**Your goal**
Below are the records; give again exactly the lines that run from the one with "G02X63500000Y-76200000I1270000J0D01*" through the last line.

═════ Provided records ═════

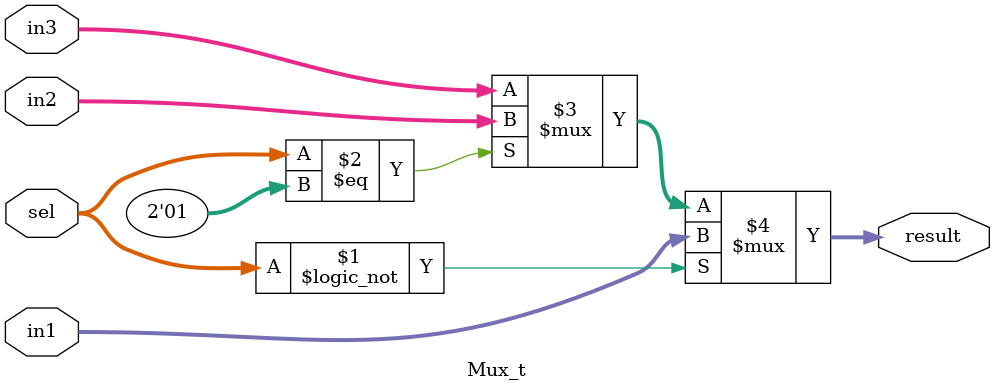
<source format=v>
module Mux_t (
    input [1:0] sel, 
    input [31:0] in1 ,
    input [31:0] in2, 
    input [31:0] in3, 
    output[31:0] result 
);

assign result = (sel == 2'd0) ? in1 :  
                (sel == 2'd1) ? in2 : in3;

    
endmodule
</source>
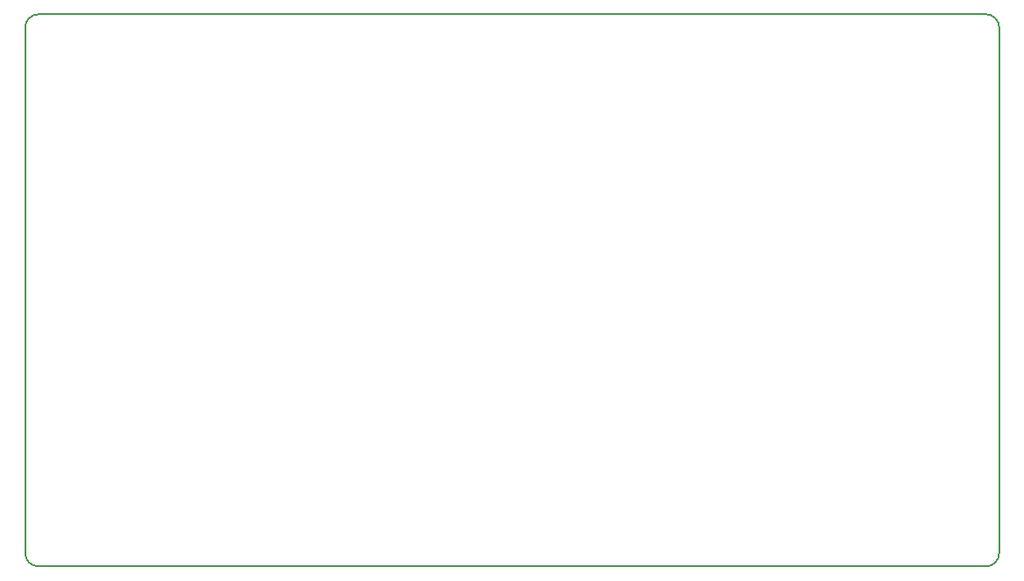
<source format=gbr>
G04 #@! TF.GenerationSoftware,KiCad,Pcbnew,(5.0.1)-4*
G04 #@! TF.CreationDate,2019-09-12T15:38:01+02:00*
G04 #@! TF.ProjectId,esp32roomlabel,6573703332726F6F6D6C6162656C2E6B,rev?*
G04 #@! TF.SameCoordinates,Original*
G04 #@! TF.FileFunction,Profile,NP*
%FSLAX46Y46*%
G04 Gerber Fmt 4.6, Leading zero omitted, Abs format (unit mm)*
G04 Created by KiCad (PCBNEW (5.0.1)-4) date 12.09.2019 15:38:01*
%MOMM*%
%LPD*%
G01*
G04 APERTURE LIST*
%ADD10C,0.150000*%
G04 APERTURE END LIST*
D10*
X154940000Y-76200000D02*
G75*
G02X156210000Y-77470000I0J-1270000D01*
G01*
X156210000Y-128270000D02*
G75*
G02X154940000Y-129540000I-1270000J0D01*
G01*
X63500000Y-129540000D02*
G75*
G02X62230000Y-128270000I0J1270000D01*
G01*
X62230000Y-77470000D02*
G75*
G02X63500000Y-76200000I1270000J0D01*
G01*
X62230000Y-128270000D02*
X62230000Y-77470000D01*
X154940000Y-129540000D02*
X63500000Y-129540000D01*
X156210000Y-77470000D02*
X156210000Y-128270000D01*
X63500000Y-76200000D02*
X154940000Y-76200000D01*
M02*

</source>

═════

**Exercise answer**
G02X63500000Y-76200000I1270000J0D01*
G01*
X62230000Y-128270000D02*
X62230000Y-77470000D01*
X154940000Y-129540000D02*
X63500000Y-129540000D01*
X156210000Y-77470000D02*
X156210000Y-128270000D01*
X63500000Y-76200000D02*
X154940000Y-76200000D01*
M02*

</source>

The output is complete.